Create a MultitaskRegressor.

In addition to the following arguments, this class also accepts all the keywork arguments from TensorGraph.

Parameters:
  • n_tasks (int) – number of tasks
  • n_features (int) – number of features
  • layer_sizes (list) – the size of each dense layer in the network. The length of this list determines the number of layers.
  • weight_init_stddevs (list or float) – the standard deviation of the distribution to use for weight initialization of each layer. The length of this list should equal len(layer_sizes)+1. The final element corresponds to the output layer. Alternatively this may be a single value instead of a list, in which case the same value is used for every layer.
  • bias_init_consts (list or float) – the value to initialize the biases in each layer to. The length of this list should equal len(layer_sizes)+1. The final element corresponds to the output layer. Alternatively this may be a single value instead of a list, in which case the same value is used for every layer.
  • weight_decay_penalty (float) – the magnitude of the weight decay penalty to use
  • weight_decay_penalty_type (str) – the type of penalty to use for weight decay, either ‘l1’ or ‘l2’
  • dropouts (list or float) – the dropout probablity to use for each layer. The length of this list should equal len(layer_sizes). Alternatively this may be a single value instead of a list, in which case the same value is used for every layer.
  • activation_fns (list or object) – the Tensorflow activation function to apply to each layer. The length of this list should equal len(layer_sizes). Alternatively this may be a single value instead of a list, in which case the same value is used for every layer.
  • uncertainty (bool) – if True, include extra outputs and loss terms to enable the uncertainty in outputs to be predicted
  • residual (bool) – if True, the model will be composed of pre-activation residual blocks instead of a simple stack of dense layers.
compute_saliency(X)[source]

Compute the saliency map for an input sample.

This computes the Jacobian matrix with the derivative of each output element with respect to each input element.

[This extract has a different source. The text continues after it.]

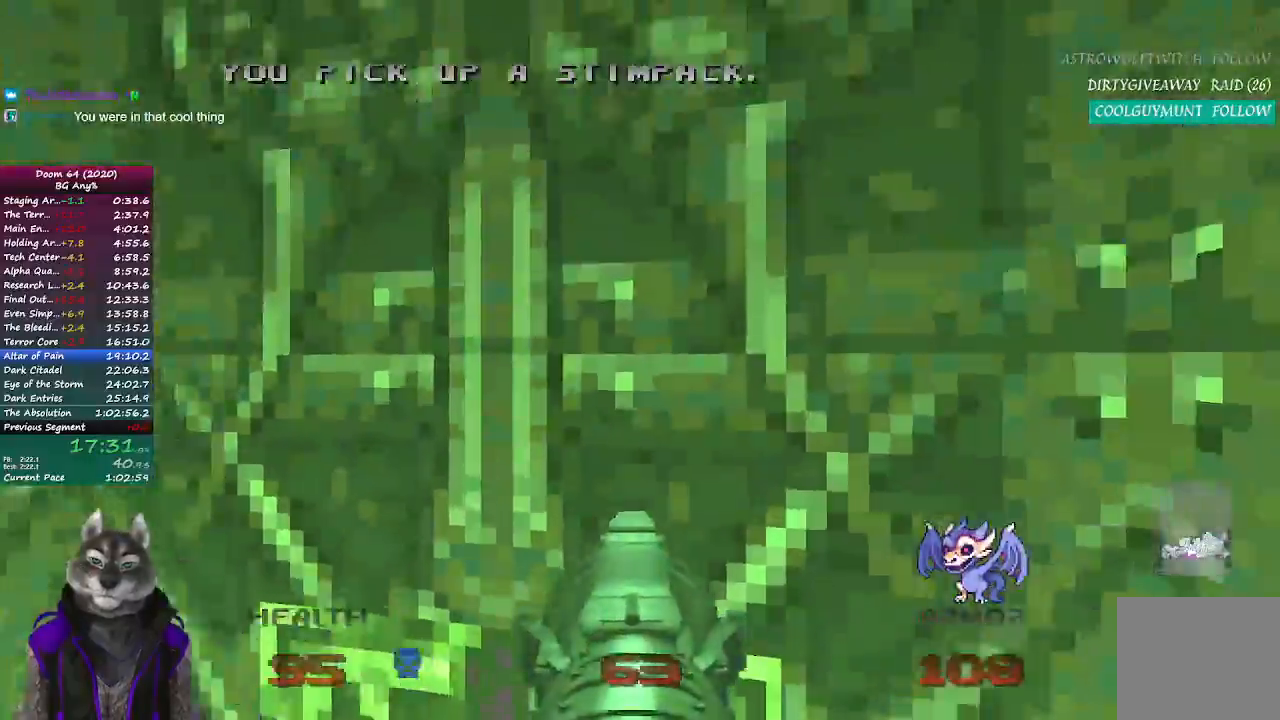
{"buttons": [], "left_stick": "up", "right_stick": "left", "events": [[67, "left_stick", "down-left"], [67, "right_stick", "left"], [83, "L2", "up"], [233, "left_stick", "up-left"], [367, "left_stick", "up"]]}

More precisely,

  • If this model has a single output, it returns a matrix of shape (output_shape, input_shape) with the derivatives.
  • If this model has multiple outputs, it returns a list of matrices, one for each output.

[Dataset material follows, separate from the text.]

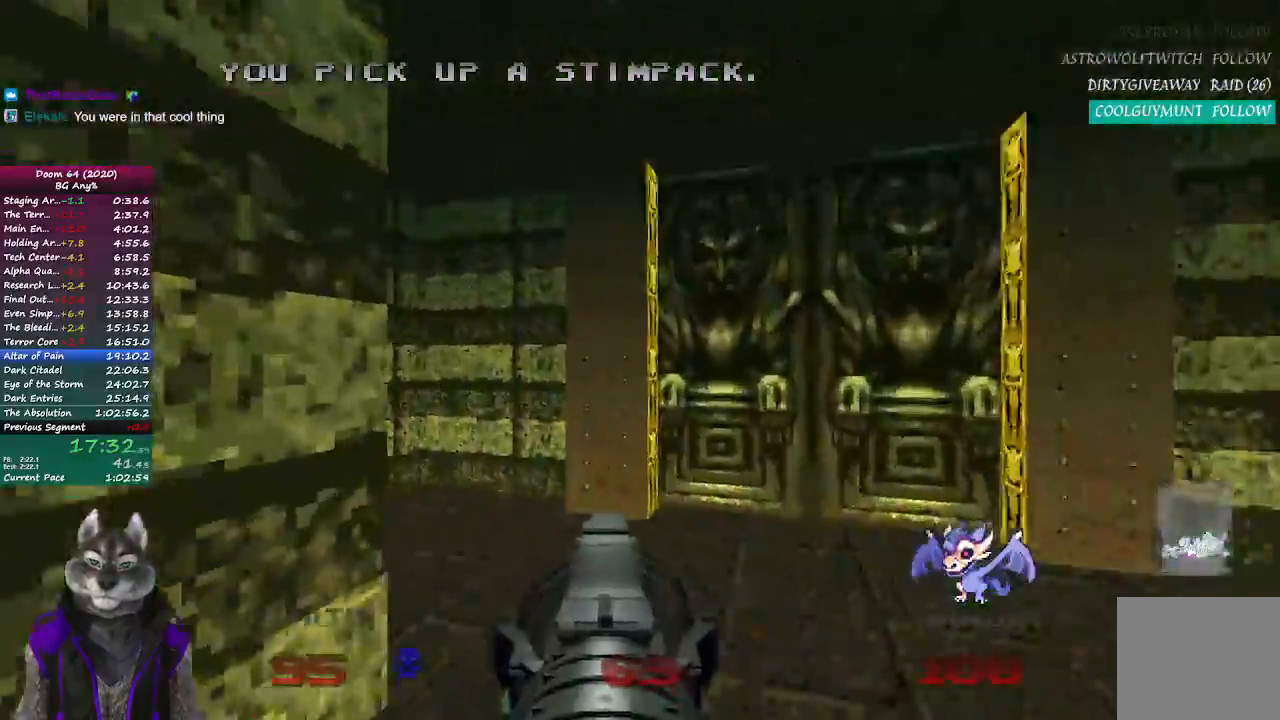
{"buttons": [], "left_stick": "up", "right_stick": "up-left", "events": [[50, "right_stick", "up-left"]]}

This method cannot be used on models that take multiple inputs.

Parameters:X (ndarray) – the input data for a single sample
Returns:
Return type:the Jacobian matrix, or a list of matrices
default_generator(dataset, epochs=1, mode='fit', deterministic=True, pad_batches=True)[source]

Create a generator that iterates batches for a dataset.

Subclasses may override this method to customize how model inputs are generated from the data.

Parameters:
  • dataset (Dataset) – the data to iterate
  • epochs (int) – the number of times to iterate over the full dataset
  • mode (str) – allowed values are ‘fit’ (called during training), ‘predict’ (called during prediction), and ‘uncertainty’ (called during uncertainty prediction)
  • deterministic (bool) – whether to iterate over the dataset in order, or randomly shuffle the data for each epoch
  • pad_batches (bool) – whether to pad each batch up to this model’s preferred batch size
Returns:

  • a generator that iterates batches, each represented as a tuple of lists
  • ([inputs], [outputs], [weights])

evaluate(dataset, metrics, transformers=[], per_task_metrics=False)[source]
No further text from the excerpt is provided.